# [WORK TO BE COMPLETED]
How many lines in the items below contain the string "relativa"? Reply with only the number.

[Collected data]
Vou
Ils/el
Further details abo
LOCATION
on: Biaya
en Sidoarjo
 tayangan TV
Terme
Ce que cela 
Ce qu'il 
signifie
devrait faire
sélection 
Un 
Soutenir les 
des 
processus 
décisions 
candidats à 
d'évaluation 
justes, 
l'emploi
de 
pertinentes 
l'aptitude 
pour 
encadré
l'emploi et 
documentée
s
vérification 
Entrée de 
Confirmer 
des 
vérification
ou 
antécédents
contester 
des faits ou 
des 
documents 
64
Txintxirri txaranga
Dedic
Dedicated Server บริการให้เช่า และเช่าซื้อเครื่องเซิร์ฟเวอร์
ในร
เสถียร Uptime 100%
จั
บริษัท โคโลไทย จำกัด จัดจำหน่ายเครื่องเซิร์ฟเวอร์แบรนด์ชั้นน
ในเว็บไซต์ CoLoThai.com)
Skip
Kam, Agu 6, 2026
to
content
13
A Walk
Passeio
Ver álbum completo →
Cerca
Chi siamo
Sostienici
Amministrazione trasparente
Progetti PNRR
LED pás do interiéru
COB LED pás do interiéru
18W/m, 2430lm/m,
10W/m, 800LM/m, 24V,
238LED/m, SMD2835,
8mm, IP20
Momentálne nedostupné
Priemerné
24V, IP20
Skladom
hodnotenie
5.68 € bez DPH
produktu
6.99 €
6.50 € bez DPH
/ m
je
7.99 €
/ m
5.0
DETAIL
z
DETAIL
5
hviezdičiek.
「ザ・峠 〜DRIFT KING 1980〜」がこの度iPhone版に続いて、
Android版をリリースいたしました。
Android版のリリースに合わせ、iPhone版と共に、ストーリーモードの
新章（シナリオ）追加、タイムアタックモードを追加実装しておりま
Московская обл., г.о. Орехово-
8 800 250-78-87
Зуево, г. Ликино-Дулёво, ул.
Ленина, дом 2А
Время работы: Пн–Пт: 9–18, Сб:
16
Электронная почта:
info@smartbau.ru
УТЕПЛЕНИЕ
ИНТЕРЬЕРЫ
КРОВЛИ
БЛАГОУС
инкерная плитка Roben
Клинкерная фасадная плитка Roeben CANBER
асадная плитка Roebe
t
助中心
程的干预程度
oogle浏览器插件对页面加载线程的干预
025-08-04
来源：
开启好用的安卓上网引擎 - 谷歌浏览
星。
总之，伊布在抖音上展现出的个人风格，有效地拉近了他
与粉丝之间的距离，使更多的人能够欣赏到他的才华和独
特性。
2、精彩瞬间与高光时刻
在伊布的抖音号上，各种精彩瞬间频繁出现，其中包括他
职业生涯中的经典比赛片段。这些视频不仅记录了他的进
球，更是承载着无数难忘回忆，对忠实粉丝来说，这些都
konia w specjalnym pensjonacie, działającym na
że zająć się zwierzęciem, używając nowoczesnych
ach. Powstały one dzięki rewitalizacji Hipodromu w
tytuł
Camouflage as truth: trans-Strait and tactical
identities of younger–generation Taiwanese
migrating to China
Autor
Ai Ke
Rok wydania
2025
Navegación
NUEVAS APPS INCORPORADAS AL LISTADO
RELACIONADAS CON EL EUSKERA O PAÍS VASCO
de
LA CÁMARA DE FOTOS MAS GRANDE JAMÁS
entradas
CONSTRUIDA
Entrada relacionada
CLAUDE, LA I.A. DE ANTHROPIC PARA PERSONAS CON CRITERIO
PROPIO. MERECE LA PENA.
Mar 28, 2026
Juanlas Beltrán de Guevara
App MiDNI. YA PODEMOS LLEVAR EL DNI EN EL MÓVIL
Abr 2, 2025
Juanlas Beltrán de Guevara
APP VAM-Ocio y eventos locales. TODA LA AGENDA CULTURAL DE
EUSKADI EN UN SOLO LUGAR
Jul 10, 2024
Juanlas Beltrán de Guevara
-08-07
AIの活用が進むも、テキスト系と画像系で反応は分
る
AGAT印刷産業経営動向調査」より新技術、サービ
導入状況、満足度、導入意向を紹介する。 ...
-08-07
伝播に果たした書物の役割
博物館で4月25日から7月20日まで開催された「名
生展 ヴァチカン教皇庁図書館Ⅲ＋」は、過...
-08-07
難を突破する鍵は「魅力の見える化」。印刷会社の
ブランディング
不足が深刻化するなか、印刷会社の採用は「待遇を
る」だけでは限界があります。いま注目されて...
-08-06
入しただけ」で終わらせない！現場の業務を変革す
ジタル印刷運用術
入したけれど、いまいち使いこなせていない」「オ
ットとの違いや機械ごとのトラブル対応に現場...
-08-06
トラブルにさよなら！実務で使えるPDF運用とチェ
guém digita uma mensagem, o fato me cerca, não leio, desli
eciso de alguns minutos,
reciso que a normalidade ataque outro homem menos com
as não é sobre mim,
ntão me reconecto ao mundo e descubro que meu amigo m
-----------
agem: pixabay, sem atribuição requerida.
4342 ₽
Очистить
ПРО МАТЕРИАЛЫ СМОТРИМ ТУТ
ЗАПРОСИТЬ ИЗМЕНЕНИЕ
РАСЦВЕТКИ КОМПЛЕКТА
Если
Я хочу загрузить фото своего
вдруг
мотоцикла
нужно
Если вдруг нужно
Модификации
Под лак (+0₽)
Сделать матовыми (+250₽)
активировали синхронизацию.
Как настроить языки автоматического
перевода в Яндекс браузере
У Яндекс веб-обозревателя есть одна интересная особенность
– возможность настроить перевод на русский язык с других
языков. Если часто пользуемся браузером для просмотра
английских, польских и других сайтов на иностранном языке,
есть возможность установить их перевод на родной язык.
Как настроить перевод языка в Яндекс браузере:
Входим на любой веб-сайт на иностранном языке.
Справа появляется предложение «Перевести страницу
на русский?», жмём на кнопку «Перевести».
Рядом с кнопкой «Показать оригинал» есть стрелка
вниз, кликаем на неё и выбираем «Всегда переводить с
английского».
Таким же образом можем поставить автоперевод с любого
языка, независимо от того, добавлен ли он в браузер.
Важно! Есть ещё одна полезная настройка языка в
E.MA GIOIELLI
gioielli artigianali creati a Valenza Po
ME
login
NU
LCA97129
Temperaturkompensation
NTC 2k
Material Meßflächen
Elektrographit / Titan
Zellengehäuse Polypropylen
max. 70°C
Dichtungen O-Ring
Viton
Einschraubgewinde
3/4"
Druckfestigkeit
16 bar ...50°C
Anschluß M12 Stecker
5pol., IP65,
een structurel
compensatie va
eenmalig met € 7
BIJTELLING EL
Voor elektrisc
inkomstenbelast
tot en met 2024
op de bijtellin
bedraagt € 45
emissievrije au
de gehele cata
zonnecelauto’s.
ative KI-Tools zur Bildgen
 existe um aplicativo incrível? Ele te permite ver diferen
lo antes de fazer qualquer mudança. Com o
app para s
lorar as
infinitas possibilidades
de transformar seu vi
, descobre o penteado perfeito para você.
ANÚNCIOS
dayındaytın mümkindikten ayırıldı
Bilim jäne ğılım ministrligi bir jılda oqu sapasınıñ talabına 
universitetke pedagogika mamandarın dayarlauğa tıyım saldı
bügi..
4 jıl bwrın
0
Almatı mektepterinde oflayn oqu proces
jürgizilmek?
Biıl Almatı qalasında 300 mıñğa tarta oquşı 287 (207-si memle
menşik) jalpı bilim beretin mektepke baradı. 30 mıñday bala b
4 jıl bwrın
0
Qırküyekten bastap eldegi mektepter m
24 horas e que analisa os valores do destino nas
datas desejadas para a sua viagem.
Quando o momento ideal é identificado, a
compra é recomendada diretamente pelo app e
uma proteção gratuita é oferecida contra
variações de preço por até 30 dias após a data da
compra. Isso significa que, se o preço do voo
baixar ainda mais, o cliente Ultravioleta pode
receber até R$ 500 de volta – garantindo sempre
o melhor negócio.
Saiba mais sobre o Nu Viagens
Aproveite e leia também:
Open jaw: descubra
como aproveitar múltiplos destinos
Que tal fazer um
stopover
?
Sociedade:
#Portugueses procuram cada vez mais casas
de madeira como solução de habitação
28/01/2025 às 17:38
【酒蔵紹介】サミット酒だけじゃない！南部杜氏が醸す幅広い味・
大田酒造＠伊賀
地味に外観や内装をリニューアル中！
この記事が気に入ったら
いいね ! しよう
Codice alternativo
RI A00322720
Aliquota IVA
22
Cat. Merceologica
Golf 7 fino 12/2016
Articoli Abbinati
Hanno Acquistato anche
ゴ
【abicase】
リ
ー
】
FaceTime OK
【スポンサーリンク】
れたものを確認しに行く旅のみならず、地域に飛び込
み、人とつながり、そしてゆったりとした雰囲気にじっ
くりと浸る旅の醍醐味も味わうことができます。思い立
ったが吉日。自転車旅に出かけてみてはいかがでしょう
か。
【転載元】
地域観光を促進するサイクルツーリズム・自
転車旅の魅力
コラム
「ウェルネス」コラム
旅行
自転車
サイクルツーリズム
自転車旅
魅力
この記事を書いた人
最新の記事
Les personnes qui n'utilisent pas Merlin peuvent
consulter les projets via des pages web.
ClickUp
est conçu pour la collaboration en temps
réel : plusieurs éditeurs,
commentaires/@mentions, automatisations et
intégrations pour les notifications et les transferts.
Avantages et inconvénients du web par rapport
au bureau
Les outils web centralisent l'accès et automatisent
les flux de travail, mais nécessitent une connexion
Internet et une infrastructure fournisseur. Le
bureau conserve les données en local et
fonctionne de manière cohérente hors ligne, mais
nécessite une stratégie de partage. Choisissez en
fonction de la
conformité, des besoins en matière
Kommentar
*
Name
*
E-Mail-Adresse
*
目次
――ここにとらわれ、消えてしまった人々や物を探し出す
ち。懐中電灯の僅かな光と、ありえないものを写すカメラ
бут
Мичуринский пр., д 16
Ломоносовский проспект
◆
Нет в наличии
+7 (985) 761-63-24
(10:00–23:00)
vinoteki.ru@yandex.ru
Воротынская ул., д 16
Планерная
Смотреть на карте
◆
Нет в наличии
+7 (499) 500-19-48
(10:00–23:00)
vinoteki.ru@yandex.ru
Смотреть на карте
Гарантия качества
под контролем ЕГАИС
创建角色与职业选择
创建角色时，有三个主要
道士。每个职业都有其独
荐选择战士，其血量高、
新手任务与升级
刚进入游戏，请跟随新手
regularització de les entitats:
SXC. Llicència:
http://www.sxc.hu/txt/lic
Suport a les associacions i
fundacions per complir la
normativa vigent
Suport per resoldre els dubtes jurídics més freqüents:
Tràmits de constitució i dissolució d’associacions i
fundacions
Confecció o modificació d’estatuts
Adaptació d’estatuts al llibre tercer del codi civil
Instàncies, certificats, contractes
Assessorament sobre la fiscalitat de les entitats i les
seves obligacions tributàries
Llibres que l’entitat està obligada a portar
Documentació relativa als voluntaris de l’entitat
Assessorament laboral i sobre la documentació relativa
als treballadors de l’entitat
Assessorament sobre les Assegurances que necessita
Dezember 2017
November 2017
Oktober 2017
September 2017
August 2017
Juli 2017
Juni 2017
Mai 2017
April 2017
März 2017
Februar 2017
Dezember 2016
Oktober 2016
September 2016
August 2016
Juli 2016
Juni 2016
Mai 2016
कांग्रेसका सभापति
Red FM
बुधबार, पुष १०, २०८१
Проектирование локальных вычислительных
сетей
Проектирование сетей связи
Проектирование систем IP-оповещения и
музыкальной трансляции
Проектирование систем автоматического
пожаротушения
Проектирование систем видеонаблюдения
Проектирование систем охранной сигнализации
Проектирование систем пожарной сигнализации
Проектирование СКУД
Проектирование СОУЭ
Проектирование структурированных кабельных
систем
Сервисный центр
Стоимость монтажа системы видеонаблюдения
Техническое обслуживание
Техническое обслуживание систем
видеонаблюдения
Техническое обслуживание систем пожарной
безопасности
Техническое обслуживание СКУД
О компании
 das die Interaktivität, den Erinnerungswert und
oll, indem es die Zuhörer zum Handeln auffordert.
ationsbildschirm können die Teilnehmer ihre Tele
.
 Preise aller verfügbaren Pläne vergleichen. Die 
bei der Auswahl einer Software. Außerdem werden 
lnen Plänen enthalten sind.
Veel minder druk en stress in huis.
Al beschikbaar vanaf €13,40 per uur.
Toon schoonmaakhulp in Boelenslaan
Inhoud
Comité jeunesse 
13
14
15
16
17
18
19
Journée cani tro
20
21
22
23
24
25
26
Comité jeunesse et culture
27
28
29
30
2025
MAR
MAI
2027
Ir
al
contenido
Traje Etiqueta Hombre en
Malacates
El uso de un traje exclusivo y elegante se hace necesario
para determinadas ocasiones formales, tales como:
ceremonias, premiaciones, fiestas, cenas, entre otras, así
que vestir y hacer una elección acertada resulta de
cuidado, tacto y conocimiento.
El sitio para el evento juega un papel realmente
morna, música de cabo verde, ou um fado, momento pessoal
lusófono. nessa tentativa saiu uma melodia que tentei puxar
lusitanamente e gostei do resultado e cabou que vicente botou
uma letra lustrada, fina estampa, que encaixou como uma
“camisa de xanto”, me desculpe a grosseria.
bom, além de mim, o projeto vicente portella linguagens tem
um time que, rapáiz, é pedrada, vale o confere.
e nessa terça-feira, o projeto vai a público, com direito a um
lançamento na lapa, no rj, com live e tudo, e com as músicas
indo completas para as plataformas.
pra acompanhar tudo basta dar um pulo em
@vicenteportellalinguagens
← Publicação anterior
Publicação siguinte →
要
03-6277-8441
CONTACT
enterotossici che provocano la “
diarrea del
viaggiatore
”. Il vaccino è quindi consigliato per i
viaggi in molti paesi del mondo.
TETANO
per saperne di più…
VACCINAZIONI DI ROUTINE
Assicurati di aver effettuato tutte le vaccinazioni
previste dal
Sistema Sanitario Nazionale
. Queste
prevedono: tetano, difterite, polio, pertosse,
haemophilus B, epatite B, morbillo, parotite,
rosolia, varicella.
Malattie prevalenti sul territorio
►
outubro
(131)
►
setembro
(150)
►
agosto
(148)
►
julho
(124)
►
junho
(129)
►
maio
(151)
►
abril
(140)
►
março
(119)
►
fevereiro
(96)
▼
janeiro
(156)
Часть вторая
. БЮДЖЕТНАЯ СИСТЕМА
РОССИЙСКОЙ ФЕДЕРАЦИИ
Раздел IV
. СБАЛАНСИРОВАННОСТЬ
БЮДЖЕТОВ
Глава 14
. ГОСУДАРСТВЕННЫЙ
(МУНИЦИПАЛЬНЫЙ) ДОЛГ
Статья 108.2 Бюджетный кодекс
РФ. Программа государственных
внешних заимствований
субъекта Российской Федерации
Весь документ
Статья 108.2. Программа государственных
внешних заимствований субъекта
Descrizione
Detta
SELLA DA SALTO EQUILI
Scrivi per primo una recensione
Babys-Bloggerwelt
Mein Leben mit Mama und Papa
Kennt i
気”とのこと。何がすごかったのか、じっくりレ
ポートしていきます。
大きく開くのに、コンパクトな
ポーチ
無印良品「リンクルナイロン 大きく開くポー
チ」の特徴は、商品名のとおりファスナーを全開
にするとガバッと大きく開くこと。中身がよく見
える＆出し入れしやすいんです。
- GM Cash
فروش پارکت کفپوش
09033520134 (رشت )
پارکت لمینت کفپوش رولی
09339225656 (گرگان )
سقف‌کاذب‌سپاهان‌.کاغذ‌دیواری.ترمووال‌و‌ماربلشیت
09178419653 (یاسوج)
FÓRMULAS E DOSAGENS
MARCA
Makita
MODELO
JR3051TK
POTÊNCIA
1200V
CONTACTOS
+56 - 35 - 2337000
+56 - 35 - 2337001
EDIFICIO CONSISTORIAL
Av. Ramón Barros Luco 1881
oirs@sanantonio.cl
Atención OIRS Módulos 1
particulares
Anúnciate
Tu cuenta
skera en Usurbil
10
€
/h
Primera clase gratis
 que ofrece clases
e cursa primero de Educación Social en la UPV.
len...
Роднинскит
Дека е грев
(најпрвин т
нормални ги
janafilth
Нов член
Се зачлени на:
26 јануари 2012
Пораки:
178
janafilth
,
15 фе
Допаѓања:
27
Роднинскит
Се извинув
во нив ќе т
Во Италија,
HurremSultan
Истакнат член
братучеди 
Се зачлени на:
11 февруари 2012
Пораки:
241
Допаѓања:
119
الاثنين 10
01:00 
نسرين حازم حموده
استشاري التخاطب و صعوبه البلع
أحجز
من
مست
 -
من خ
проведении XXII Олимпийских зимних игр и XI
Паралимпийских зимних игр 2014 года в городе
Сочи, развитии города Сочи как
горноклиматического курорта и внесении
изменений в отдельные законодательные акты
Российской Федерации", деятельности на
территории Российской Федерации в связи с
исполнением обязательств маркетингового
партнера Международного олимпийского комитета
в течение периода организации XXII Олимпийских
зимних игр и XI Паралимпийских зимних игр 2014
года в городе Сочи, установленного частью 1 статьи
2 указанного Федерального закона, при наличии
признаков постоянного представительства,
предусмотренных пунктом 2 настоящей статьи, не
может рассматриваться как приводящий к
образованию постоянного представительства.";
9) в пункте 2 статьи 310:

# [RESULT]
2